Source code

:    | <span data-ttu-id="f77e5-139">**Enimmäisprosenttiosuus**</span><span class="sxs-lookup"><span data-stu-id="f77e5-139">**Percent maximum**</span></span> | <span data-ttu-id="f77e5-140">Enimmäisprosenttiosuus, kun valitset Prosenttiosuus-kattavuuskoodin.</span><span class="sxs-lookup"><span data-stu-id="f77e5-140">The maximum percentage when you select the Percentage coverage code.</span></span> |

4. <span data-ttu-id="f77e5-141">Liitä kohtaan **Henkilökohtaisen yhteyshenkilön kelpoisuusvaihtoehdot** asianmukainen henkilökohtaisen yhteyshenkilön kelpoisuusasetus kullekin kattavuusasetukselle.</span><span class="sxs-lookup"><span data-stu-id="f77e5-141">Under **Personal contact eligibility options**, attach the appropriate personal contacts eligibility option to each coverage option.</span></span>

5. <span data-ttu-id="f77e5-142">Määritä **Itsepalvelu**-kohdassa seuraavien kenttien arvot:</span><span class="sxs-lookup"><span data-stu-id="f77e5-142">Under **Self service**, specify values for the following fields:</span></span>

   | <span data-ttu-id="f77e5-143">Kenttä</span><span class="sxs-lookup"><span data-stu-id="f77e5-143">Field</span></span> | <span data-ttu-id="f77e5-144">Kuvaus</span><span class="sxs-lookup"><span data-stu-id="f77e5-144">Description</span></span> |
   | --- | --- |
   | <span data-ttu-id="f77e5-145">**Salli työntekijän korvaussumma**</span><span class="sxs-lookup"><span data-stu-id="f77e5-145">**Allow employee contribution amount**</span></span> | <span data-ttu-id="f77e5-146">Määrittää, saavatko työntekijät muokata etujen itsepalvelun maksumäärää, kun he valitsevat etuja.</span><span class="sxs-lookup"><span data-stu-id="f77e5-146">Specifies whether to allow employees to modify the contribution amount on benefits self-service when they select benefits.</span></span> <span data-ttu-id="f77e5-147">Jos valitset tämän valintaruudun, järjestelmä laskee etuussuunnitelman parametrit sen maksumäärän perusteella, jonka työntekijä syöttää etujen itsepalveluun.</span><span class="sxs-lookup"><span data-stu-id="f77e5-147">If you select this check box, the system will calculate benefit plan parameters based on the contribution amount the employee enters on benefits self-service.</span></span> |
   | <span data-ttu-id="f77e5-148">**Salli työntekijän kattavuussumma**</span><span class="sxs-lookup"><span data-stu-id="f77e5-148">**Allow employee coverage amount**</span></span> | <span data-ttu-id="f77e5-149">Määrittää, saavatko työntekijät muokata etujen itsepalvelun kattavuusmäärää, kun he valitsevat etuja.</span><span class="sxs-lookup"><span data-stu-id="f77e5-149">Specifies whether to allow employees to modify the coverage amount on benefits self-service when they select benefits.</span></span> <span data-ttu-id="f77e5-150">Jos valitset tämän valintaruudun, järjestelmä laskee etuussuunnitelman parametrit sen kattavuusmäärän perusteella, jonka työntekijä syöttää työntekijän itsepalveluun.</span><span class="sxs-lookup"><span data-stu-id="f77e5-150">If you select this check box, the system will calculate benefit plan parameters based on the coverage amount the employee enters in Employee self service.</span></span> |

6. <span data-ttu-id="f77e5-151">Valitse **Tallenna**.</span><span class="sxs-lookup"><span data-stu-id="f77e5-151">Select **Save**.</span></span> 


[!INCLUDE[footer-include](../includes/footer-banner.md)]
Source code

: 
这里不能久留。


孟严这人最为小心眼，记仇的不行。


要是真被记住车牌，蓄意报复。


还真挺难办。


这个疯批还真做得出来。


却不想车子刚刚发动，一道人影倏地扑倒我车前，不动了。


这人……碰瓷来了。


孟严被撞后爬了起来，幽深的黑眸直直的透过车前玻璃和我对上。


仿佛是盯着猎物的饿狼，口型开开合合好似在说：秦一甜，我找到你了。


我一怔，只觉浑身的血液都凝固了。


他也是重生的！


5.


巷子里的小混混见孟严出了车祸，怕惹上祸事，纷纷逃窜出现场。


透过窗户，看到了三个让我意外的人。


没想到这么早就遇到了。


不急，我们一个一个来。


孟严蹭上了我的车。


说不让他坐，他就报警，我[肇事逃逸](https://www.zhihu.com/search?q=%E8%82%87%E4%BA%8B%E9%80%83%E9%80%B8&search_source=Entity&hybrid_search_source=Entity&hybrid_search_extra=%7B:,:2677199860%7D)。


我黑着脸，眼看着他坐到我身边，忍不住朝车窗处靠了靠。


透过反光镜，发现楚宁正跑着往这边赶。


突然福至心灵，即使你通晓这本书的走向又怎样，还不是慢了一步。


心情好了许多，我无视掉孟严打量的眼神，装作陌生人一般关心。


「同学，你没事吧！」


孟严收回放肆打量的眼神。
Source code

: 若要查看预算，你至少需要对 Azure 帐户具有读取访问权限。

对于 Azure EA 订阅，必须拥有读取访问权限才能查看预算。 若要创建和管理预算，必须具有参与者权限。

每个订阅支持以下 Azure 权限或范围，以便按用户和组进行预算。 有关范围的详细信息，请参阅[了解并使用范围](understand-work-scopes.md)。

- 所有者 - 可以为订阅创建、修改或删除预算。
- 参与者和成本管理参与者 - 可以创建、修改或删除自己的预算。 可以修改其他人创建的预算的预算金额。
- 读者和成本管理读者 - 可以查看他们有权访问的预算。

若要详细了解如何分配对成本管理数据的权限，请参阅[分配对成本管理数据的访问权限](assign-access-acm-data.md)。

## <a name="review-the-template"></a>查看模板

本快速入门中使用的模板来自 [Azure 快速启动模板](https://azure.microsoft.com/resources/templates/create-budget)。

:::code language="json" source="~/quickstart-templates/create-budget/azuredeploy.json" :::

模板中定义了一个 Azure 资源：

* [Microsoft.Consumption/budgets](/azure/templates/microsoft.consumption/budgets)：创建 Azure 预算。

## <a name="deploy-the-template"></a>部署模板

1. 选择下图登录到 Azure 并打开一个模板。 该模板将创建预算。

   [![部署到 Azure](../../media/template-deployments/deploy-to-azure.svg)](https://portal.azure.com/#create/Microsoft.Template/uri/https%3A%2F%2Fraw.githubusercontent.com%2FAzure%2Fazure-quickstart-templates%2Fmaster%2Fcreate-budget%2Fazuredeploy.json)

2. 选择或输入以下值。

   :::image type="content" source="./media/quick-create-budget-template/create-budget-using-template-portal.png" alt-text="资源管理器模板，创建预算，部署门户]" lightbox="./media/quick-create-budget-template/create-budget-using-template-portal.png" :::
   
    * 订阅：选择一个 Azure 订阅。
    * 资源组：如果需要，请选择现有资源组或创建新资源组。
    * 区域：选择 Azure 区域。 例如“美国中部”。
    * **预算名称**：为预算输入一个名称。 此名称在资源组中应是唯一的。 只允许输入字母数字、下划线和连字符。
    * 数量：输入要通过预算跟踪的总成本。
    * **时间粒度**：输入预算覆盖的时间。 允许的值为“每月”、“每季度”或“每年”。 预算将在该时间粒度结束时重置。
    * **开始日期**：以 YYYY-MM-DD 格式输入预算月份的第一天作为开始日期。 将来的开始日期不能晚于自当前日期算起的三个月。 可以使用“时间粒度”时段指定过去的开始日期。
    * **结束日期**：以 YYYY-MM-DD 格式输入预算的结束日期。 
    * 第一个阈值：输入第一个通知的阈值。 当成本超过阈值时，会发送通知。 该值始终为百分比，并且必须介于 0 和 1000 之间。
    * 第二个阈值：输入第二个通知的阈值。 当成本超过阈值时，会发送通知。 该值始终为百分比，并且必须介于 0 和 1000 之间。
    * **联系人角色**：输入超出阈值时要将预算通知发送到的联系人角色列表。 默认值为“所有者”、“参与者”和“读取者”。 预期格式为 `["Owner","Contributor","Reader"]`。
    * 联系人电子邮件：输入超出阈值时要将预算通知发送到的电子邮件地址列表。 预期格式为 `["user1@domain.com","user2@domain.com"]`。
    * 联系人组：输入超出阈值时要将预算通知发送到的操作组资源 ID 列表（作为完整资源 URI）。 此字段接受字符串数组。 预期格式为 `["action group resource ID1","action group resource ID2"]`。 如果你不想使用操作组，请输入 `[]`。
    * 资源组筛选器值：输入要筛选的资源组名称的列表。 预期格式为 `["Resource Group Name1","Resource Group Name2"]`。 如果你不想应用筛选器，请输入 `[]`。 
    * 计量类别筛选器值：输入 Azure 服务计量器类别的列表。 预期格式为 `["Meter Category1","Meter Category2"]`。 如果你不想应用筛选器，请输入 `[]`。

§ Problem to solve
From the entries above, extract only the lines running from the one containing "- 所有者 - 可以为订阅创建、修改或删除预算。" through the one containing "1. 选择下图登录到 Azure 并打开一个模板。 该模板将创建预算。", inclusive.

§ Reply
- 所有者 - 可以为订阅创建、修改或删除预算。
- 参与者和成本管理参与者 - 可以创建、修改或删除自己的预算。 可以修改其他人创建的预算的预算金额。
- 读者和成本管理读者 - 可以查看他们有权访问的预算。

若要详细了解如何分配对成本管理数据的权限，请参阅[分配对成本管理数据的访问权限](assign-access-acm-data.md)。

## <a name="review-the-template"></a>查看模板

本快速入门中使用的模板来自 [Azure 快速启动模板](https://azure.microsoft.com/resources/templates/create-budget)。

:::code language="json" source="~/quickstart-templates/create-budget/azuredeploy.json" :::

模板中定义了一个 Azure 资源：

* [Microsoft.Consumption/budgets](/azure/templates/microsoft.consumption/budgets)：创建 Azure 预算。

## <a name="deploy-the-template"></a>部署模板

1. 选择下图登录到 Azure 并打开一个模板。 该模板将创建预算。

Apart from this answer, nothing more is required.